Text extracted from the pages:
============================================================
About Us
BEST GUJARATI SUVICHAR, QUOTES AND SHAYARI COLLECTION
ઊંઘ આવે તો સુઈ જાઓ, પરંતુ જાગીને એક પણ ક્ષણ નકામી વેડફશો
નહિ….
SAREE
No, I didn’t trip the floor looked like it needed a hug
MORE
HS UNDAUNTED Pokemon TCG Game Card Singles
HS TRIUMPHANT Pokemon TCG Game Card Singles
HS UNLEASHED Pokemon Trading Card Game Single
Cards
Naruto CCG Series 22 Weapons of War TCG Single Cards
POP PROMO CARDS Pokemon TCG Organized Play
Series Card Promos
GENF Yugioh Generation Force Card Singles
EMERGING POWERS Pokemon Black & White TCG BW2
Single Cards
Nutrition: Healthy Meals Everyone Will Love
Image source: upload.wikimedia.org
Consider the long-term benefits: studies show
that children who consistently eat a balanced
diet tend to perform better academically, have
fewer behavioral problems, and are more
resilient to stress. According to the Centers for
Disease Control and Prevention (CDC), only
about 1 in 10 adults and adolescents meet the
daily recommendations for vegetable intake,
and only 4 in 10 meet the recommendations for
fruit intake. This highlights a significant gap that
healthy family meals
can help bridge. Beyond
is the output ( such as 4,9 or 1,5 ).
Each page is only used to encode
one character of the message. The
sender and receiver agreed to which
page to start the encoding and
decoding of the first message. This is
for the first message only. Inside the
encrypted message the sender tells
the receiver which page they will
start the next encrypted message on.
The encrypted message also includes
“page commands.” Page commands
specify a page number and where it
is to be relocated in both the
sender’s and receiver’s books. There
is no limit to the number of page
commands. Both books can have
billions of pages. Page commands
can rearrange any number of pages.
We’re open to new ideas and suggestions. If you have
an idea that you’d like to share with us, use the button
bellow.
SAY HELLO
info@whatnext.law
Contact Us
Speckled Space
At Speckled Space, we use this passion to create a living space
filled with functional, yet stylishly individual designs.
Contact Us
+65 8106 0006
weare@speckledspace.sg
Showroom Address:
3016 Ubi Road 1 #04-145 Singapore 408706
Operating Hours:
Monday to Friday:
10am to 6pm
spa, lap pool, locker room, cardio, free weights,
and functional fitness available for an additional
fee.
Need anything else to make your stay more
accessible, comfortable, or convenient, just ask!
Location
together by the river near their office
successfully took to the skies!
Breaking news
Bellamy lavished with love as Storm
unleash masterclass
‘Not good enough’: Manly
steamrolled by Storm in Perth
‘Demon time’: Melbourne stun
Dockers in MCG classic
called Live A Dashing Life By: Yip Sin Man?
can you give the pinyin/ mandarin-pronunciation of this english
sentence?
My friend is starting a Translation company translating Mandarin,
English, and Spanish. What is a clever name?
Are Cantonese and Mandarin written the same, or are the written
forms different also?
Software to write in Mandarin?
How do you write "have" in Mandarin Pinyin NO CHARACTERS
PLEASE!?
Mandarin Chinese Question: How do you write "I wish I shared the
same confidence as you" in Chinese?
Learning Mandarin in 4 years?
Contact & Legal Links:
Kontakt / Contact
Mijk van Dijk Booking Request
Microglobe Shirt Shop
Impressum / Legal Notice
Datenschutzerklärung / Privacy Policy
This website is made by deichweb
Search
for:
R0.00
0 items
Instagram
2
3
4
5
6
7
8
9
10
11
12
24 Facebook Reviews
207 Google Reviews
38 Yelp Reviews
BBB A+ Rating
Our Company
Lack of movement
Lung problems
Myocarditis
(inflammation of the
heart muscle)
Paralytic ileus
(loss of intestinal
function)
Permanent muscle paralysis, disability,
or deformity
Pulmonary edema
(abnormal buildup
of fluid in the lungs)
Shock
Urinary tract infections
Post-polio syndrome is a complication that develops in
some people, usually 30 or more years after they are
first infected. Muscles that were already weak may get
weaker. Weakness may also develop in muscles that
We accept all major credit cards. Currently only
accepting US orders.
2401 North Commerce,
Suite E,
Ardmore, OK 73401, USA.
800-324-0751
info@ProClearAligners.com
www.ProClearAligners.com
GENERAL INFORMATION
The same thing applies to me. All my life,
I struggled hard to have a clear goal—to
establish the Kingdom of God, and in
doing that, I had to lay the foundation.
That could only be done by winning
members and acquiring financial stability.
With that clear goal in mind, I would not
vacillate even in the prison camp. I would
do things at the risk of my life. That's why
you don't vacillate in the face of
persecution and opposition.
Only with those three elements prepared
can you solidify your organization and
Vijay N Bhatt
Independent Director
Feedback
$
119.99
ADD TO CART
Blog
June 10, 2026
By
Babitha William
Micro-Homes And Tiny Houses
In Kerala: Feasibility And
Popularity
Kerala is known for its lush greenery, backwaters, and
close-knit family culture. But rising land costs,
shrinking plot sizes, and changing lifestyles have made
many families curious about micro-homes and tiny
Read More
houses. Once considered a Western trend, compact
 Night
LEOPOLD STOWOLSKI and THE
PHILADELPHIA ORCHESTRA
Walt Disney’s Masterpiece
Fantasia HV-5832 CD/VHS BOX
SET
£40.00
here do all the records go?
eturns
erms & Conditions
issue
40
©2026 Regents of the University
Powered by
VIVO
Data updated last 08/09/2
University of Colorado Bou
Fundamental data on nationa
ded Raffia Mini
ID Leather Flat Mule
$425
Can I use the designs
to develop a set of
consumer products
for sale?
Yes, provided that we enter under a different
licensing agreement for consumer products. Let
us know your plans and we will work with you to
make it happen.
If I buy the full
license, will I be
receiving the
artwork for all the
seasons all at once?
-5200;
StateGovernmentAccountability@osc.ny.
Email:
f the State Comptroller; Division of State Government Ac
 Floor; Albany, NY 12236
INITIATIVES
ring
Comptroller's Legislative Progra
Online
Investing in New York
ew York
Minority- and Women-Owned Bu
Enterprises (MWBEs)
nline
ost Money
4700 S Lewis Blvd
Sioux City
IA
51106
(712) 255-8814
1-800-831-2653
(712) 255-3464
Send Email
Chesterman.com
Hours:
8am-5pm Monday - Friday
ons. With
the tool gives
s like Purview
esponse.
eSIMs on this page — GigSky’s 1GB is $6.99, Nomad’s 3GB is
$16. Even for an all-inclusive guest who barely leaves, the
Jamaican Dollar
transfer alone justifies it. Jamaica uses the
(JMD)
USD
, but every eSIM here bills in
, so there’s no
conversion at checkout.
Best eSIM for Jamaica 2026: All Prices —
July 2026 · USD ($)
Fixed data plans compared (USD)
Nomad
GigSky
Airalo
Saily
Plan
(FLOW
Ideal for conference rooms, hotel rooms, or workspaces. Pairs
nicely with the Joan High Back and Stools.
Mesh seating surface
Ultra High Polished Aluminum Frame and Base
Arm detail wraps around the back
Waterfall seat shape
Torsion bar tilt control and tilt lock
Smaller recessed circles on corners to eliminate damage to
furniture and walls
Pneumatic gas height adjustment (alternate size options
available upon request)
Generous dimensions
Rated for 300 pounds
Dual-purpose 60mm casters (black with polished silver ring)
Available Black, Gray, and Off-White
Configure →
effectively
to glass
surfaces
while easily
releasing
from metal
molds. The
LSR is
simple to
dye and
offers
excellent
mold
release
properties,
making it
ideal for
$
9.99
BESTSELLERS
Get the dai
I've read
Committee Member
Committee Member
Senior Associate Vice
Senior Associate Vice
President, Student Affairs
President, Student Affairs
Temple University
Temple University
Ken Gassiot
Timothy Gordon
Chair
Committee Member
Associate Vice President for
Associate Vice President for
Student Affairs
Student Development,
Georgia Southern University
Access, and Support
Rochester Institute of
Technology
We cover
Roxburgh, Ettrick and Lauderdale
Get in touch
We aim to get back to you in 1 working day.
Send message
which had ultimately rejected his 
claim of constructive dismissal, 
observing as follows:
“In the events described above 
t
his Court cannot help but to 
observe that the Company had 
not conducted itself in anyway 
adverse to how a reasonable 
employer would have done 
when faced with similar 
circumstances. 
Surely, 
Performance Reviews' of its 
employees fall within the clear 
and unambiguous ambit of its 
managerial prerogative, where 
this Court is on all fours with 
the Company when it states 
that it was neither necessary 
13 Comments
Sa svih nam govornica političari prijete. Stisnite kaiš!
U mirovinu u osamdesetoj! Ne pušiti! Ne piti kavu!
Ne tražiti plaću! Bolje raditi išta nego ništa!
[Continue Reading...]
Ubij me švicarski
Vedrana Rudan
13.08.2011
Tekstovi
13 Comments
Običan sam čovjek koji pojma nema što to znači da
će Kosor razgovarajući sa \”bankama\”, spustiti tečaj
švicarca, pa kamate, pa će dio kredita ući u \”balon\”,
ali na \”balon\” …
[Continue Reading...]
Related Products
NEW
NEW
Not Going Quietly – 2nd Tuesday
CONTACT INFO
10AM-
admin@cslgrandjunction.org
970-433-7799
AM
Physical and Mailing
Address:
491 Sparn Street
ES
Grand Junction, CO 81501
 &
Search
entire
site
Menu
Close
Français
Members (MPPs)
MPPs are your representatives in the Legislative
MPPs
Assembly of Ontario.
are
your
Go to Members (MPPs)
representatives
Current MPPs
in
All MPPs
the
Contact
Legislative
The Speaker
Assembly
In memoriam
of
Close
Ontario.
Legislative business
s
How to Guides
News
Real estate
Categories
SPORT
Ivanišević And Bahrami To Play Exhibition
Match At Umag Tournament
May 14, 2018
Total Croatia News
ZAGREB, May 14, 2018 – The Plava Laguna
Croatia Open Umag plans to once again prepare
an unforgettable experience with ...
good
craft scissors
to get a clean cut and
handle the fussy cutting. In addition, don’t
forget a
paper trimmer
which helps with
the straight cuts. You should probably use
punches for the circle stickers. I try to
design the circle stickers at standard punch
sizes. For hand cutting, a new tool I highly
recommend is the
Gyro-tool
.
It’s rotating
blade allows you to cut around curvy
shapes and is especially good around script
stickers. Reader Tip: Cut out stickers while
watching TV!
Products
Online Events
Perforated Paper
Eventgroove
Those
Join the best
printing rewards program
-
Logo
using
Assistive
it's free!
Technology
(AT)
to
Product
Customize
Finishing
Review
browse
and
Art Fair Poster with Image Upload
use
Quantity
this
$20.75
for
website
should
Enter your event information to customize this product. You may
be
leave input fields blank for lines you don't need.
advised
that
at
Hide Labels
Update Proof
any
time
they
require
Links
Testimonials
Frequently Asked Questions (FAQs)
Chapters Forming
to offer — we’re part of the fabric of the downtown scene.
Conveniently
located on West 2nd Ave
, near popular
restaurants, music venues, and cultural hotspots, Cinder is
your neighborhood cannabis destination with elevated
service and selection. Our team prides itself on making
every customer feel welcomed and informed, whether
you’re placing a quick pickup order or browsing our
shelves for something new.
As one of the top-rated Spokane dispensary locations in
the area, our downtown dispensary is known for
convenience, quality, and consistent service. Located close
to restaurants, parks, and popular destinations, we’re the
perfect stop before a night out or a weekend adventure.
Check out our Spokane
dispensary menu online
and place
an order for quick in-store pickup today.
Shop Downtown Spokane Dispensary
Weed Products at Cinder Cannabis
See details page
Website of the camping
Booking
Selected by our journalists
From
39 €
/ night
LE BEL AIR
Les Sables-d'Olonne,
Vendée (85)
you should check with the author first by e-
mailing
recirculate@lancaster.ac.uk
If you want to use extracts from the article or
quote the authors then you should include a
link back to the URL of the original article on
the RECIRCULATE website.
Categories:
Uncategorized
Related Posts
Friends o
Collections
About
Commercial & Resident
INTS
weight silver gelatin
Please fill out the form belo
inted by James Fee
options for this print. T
============================================================
Reproduce every line from the start of the records down to and including the line that contains "HS UNDAUNTED Pokemon TCG Game Card Singles".

About Us
BEST GUJARATI SUVICHAR, QUOTES AND SHAYARI COLLECTION
ઊંઘ આવે તો સુઈ જાઓ, પરંતુ જાગીને એક પણ ક્ષણ નકામી વેડફશો
નહિ….
SAREE
No, I didn’t trip the floor looked like it needed a hug
MORE
HS UNDAUNTED Pokemon TCG Game Card Singles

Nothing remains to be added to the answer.